Freitag, 15. November 2013

"Der 'NSU'-Prozess - 54. bis 56. Tag": So etwas wie eine Neuorientieurng der zu verhandelnden Themen und schwierige Zeugenaussagen


(schwarz und szabo) -
Im "NSU"-Prozess gab es in dieser Woche eine Art Neuorientieurng der zu verhandelnden Themen und schwierige Zeugenaussagen. Erstmals wurde das direkte Umfeld, Nachbarn, Freunde und Bekannte der Täter und Angeklagten vernommen - ein Vorgang, der sich in diesem Jahr noch öfters wiederholen wird: u. a. sollen noch Uwe Böhnhardts Mutter Brigitta und Beate Zschäpes Mutter Annerose in den Zeugenstand treten.

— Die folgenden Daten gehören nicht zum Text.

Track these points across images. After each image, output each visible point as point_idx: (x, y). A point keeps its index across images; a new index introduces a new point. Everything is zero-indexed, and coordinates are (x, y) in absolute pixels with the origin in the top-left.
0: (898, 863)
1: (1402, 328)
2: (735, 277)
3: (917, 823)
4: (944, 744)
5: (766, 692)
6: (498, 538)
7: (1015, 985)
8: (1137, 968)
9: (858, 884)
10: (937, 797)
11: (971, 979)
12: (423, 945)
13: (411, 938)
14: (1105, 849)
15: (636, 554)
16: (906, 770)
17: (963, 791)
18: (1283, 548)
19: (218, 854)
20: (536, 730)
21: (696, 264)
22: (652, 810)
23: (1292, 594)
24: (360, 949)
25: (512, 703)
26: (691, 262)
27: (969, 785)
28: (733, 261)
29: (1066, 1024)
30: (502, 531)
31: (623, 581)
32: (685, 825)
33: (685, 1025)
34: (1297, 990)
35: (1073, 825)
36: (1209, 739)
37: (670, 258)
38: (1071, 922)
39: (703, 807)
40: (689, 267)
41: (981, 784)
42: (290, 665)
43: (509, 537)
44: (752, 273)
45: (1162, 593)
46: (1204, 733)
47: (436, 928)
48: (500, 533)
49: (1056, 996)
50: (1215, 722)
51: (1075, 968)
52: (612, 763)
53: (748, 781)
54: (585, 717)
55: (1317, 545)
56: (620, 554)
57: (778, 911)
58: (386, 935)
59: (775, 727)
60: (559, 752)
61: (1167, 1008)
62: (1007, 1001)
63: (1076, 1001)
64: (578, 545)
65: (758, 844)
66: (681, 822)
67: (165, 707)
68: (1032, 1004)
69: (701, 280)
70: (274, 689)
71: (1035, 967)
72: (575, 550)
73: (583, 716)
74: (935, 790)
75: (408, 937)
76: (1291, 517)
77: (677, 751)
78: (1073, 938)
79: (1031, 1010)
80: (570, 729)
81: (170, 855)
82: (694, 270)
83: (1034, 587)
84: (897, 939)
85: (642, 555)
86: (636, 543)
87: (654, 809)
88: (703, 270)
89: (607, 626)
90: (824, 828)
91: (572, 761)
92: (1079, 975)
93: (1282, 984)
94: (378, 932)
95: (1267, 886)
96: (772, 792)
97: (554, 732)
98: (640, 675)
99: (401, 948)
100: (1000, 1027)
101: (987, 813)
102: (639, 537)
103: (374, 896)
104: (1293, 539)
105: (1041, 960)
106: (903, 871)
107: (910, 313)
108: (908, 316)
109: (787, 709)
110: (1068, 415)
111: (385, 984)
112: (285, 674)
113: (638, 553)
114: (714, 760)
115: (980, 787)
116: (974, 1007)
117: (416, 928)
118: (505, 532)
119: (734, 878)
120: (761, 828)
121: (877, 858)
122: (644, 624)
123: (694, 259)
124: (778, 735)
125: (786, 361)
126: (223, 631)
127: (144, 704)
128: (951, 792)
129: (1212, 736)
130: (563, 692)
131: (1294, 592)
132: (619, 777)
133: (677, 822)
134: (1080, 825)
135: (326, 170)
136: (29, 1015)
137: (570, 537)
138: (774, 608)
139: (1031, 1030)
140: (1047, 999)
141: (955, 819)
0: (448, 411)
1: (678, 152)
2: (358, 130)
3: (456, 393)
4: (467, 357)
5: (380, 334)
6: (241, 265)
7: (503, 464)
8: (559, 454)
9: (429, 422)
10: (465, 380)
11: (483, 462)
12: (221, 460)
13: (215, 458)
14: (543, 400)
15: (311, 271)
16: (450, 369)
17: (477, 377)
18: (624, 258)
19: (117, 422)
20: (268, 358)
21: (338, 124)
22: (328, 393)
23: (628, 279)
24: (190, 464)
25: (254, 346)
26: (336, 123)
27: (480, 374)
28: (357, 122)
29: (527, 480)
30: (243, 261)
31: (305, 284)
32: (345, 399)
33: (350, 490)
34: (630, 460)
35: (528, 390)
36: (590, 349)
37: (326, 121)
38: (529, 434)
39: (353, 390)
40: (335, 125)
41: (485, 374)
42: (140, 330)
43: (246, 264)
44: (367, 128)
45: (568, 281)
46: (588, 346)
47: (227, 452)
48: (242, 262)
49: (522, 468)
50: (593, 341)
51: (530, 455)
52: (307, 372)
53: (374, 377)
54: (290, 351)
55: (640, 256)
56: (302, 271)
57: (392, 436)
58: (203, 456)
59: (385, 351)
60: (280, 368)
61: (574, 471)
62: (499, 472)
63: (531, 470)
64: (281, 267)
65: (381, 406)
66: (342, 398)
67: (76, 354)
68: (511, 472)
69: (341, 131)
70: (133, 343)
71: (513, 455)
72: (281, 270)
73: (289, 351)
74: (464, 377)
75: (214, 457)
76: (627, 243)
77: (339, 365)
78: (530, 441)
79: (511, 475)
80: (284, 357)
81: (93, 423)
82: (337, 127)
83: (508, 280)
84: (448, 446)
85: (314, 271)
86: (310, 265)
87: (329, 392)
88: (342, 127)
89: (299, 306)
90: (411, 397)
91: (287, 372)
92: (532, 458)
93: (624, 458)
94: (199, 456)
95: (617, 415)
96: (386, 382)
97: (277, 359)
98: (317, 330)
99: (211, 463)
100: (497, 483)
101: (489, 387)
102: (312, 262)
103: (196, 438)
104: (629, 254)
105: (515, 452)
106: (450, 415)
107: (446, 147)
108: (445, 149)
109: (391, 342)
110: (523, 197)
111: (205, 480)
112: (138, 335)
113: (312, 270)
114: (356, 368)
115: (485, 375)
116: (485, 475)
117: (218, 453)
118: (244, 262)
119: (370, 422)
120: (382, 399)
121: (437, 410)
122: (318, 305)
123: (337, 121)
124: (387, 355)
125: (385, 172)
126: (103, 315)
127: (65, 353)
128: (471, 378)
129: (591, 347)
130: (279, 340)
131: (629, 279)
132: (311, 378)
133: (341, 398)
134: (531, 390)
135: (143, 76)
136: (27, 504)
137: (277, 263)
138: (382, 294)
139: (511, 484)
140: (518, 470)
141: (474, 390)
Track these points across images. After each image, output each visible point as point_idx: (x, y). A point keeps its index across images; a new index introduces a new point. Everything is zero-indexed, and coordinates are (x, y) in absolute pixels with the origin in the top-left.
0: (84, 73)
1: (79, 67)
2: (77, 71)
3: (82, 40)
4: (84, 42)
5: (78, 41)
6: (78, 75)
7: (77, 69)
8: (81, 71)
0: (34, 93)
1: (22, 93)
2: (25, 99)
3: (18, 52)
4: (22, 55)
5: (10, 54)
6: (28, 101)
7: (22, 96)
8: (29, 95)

Neun der "NSU"-Morde sind inzwischen verhandelt, dazu wichtige Dinge aus dem Ablauf der Geschichte des "Nationalsozialistischen Untergrunds" in den Prozess eingeführt, wie der Brand der Wohnung in Zwickau und der Tod der beiden "NSU"-Männer Böhnhardt und Mundlos am 04.11.2011. Was nun folgt wird zäher, zeitaufwendiger, im Ergebnis möglicherweise weniger ergiebiger sein, als die bisherigen Themen.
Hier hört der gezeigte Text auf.